Re: [PATCH] powerpc: New feature - HWCAP/HWCAP2 bits in the TCB
- From: Adhemerval Zanella <adhemerval dot zanella at linaro dot org>
- To: libc-alpha at sourceware dot org
- Date: Tue, 09 Jun 2015 11:22:48 -0300
- Subject: Re: [PATCH] powerpc: New feature - HWCAP/HWCAP2 bits in the TCB
- Authentication-results: sourceware.org; auth=none
- References: <55760314 dot 6070601 at linux dot vnet dot ibm dot com>
Hi
On 08-06-2015 18:03, Carlos Eduardo Seo wrote:
>
> The proposed patch adds a new feature for powerpc. In order to get faster access to the HWCAP/HWCAP2 bits, we now store them in the TCB. This enables users to write versioned code based on the HWCAP bits without going through the overhead of reading them from the auxiliary vector.
>
> A new API is published in ppc.h for get/set the bits in the aforementioned memory area (mainly for gcc to use to create builtins).
>
> Testcases for the API functions were also created.
>
> Tested on ppc32, ppc64 and ppc64le.
>
> Okay to commit?
>
> Thanks,
>
Besides the documentation missing pointed by Joseph, some comments below.
> @@ -203,6 +214,32 @@ register void *__thread_register __asm__
> # define THREAD_SET_TM_CAPABLE(value) \
> (THREAD_GET_TM_CAPABLE () = (value))
>
> +/* hwcap & hwcap2 fields in TCB head. */
> +# define THREAD_GET_HWCAP() \
> + (((tcbhead_t *) ((char *) __thread_register \
> + - TLS_TCB_OFFSET))[-1].hwcap)
> +# define THREAD_SET_HWCAP(value) \
> + if (value & PPC_FEATURE_ARCH_2_06) \
> + value |= PPC_FEATURE_ARCH_2_05 | \
> + PPC_FEATURE_POWER5_PLUS | \
> + PPC_FEATURE_POWER5 | \
> + PPC_FEATURE_POWER4; \
> + else if (value & PPC_FEATURE_ARCH_2_05) \
> + value |= PPC_FEATURE_POWER5_PLUS | \
> + PPC_FEATURE_POWER5 | \
> + PPC_FEATURE_POWER4; \
> + else if (value & PPC_FEATURE_POWER5_PLUS) \
> + value |= PPC_FEATURE_POWER5 | \
> + PPC_FEATURE_POWER4; \
> + else if (value & PPC_FEATURE_POWER5) \
> + value |= PPC_FEATURE_POWER4; \
This very logic is already presented at other powerpc32 sysdep file [1].

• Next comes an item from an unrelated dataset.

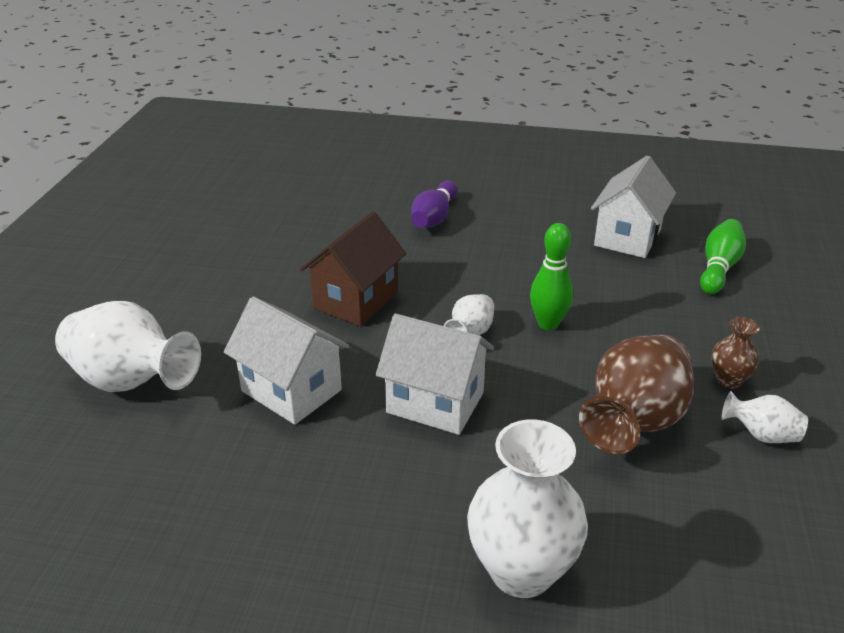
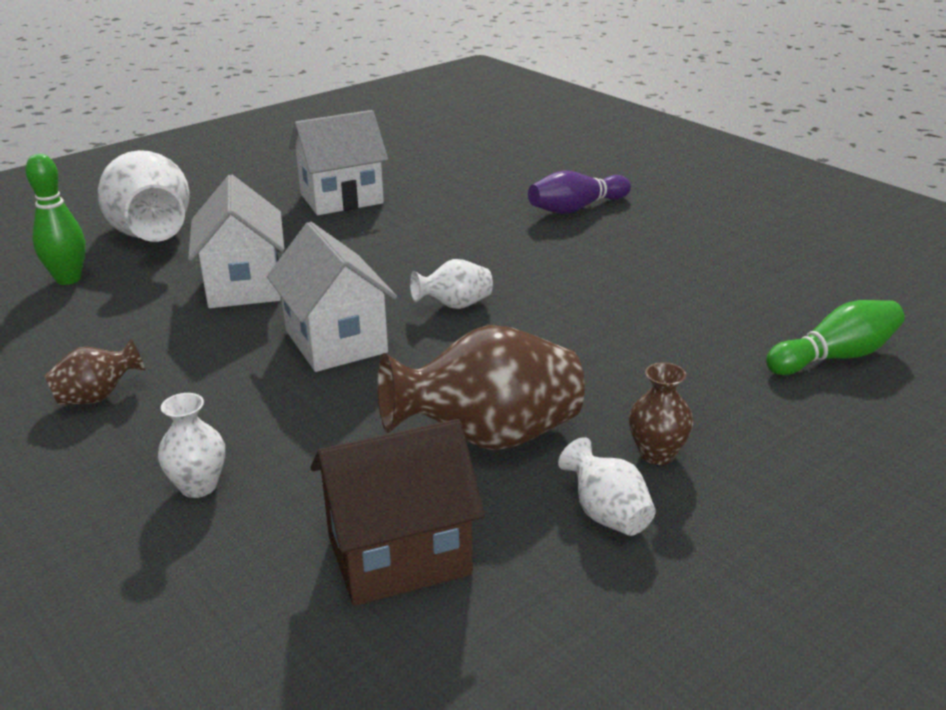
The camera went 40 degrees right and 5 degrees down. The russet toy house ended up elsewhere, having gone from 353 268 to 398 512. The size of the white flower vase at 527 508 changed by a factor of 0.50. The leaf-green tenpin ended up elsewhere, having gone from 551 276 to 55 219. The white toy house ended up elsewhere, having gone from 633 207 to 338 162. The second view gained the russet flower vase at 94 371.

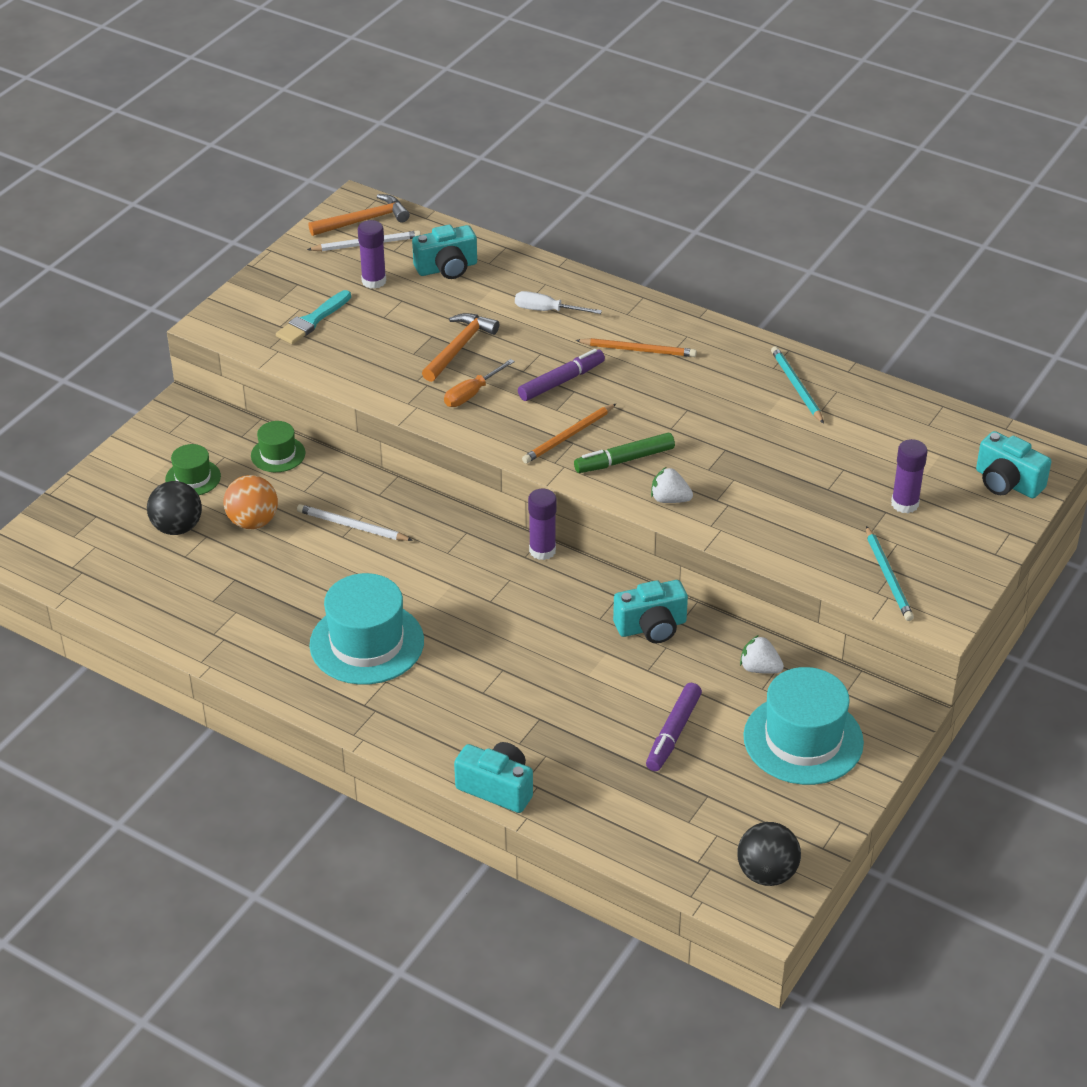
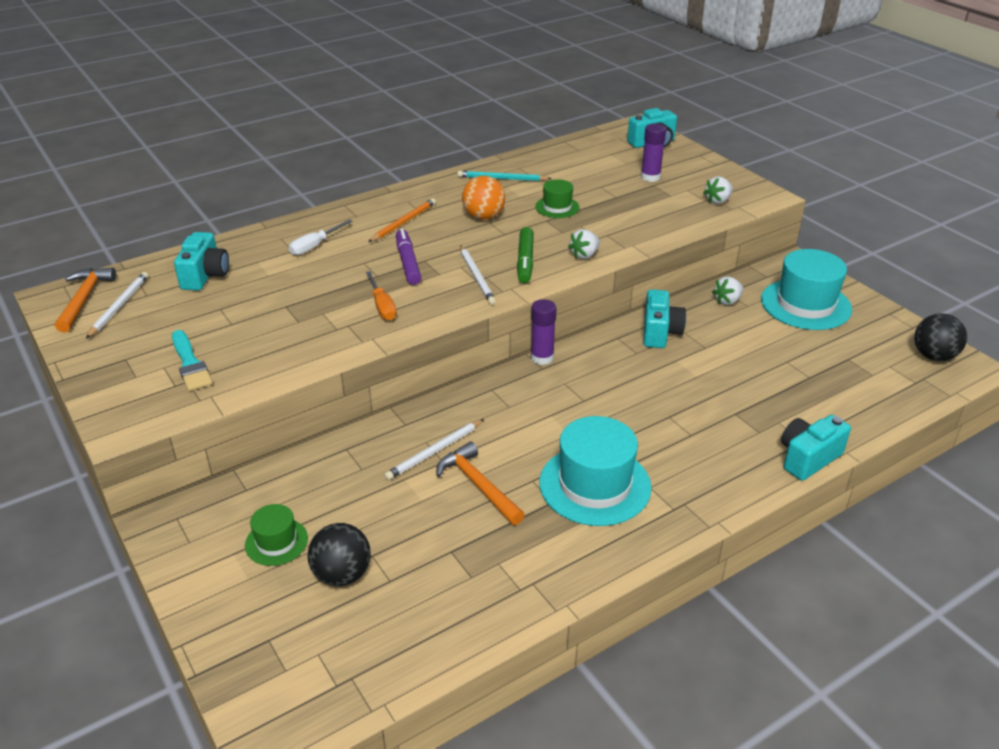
The camera went 65 degrees left and 5 degrees down. The orange-coloured sphere ended up elsewhere, having gone from 250 502 to 483 197. The leaf-green tall hat ended up elsewhere, having gone from 278 446 to 557 198. The second view lost the purple glue stick at 372 254. The orange-coloured carpenter's hammer ended up elsewhere, having gone from 460 347 to 480 483. What was the orange-coloured lead pencil at 569 434 turned into the white lead pencil at 478 275. The second view lost the purple marker pen at 674 727. Where the teal lead pencil stood at 890 573, the white berry came to stand at 718 190.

Instead of duplicate the logic, I think it is better to move it in a common
file.
[1] sysdeps/powerpc/powerpc32/power4/multiarch/init-arch.h
> Index: glibc-working/sysdeps/powerpc/sys/platform/ppc.h
> ===================================================================
> --- glibc-working.orig/sysdeps/powerpc/sys/platform/ppc.h
> +++ glibc-working/sysdeps/powerpc/sys/platform/ppc.h
> @@ -23,6 +23,86 @@
> #include <stdint.h>
> #include <bits/ppc.h>
>
> +
> +/* Get the hwcap/hwcap2 information from the TCB. Offsets taken
> + from tcb-offsets.h. */
> +static inline uint32_t
> +__ppc_get_hwcap (void)
> +{
> +
> + uint32_t __tcb_hwcap;
> +
> Index: glibc-working/sysdeps/powerpc/sys/platform/ppc.h
> ===================================================================
> --- glibc-working.orig/sysdeps/powerpc/sys/platform/ppc.h
> +++ glibc-working/sysdeps/powerpc/sys/platform/ppc.h
> @@ -23,6 +23,86 @@
> #include <stdint.h>
> #include <bits/ppc.h>
>
> +
> +/* Get the hwcap/hwcap2 information from the TCB. Offsets taken
> + from tcb-offsets.h. */
> +static inline uint32_t
> +__ppc_get_hwcap (void)
> +{
> +
> + uint32_t __tcb_hwcap;
> +
> +#ifdef __powerpc64__
> + register unsigned long __tp __asm__ ("r13");
> + __asm__ volatile ("lwz %0,-28772(%1)\n"
> + : "=r" (__tcb_hwcap)
> + : "r" (__tp));
> +#else
> + register unsigned long __tp __asm__ ("r2");
> + __asm__ volatile ("lwz %0,-28724(%1)\n"
> + : "=r" (__tcb_hwcap)
> + : "r" (__tp));
> +#endif
> +
> + return __tcb_hwcap;
> +}
There is no need to use underline names inside inline functions. I would also
change to something more simple like:
#ifdef __powerpc64__
# define __TPREG "r13"
# define __HWCAP1OFF -28772
#else
# define __TPREG "r2"
# define __HWCAP1OFF -28724
#else
static inline uint32_t
__ppc_get_hwcap (void)
{
uint32_t tcb_hwcap;
register unsigned long tp __asm__ (__TPREG);
__asm__ ("lwz %0, %1(%2)\n"
: "=r" (tcb_hwcap)
: "i" (__HWCAPOFF), "r" (tp));
return tcp_hwcap;
}
I also think the volatile in asm is not required (there is no need to refrain
compiler to possible optimize this load inside the inline function itself).
> Index: glibc-working/sysdeps/powerpc/test-get_hwcap.c
> ===================================================================
> --- /dev/null
> +++ glibc-working/sysdeps/powerpc/test-get_hwcap.c
The test are not wrong, but you could make only on test for this functionality,
instead of splitting the set and get in different ones.